TASK TO CARRY OUT —
Output the data once more, exactly as given.

EXTRACTED RECORDS —
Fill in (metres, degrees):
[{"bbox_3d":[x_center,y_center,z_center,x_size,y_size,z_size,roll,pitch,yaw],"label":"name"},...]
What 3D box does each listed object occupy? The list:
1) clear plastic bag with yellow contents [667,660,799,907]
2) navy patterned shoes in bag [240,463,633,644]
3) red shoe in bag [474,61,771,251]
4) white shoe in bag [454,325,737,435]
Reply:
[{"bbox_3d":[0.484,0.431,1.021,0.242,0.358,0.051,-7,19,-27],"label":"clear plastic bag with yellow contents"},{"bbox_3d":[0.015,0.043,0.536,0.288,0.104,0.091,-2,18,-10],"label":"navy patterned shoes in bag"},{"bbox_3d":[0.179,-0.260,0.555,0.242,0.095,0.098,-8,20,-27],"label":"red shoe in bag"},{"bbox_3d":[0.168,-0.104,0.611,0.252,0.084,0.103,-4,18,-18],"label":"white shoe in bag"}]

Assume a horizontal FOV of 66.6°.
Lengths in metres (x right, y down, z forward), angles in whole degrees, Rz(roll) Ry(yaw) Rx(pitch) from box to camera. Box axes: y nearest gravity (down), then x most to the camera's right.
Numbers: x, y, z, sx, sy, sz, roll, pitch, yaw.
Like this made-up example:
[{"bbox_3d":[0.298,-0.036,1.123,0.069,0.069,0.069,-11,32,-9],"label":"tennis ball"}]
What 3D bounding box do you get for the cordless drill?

OUTPUT FOR THIS TASK —
Fill in (metres, degrees):
[{"bbox_3d":[x_center,y_center,z_center,x_size,y_size,z_size,roll,pitch,yaw],"label":"name"},...]
What 3D box does each listed object occupy? The list:
1) clear plastic bag with yellow contents [667,660,799,907]
2) navy patterned shoes in bag [240,463,633,644]
3) red shoe in bag [474,61,771,251]
4) white shoe in bag [454,325,737,435]
Reply:
[{"bbox_3d":[0.484,0.431,1.021,0.242,0.358,0.051,-7,19,-27],"label":"clear plastic bag with yellow contents"},{"bbox_3d":[0.015,0.043,0.536,0.288,0.104,0.091,-2,18,-10],"label":"navy patterned shoes in bag"},{"bbox_3d":[0.179,-0.260,0.555,0.242,0.095,0.098,-8,20,-27],"label":"red shoe in bag"},{"bbox_3d":[0.168,-0.104,0.611,0.252,0.084,0.103,-4,18,-18],"label":"white shoe in bag"}]

Assume a horizontal FOV of 66.6°.
Lengths in metres (x right, y down, z forward), angles in whole degrees, Rz(roll) Ry(yaw) Rx(pitch) from box to camera. Box axes: y nearest gravity (down), then x most to the camera's right.
Numbers: x, y, z, sx, sy, sz, roll, pitch, yaw.
Like this made-up example:
[{"bbox_3d":[0.298,-0.036,1.123,0.069,0.069,0.069,-11,32,-9],"label":"tennis ball"}]
What 3D bounding box do you get for the cordless drill?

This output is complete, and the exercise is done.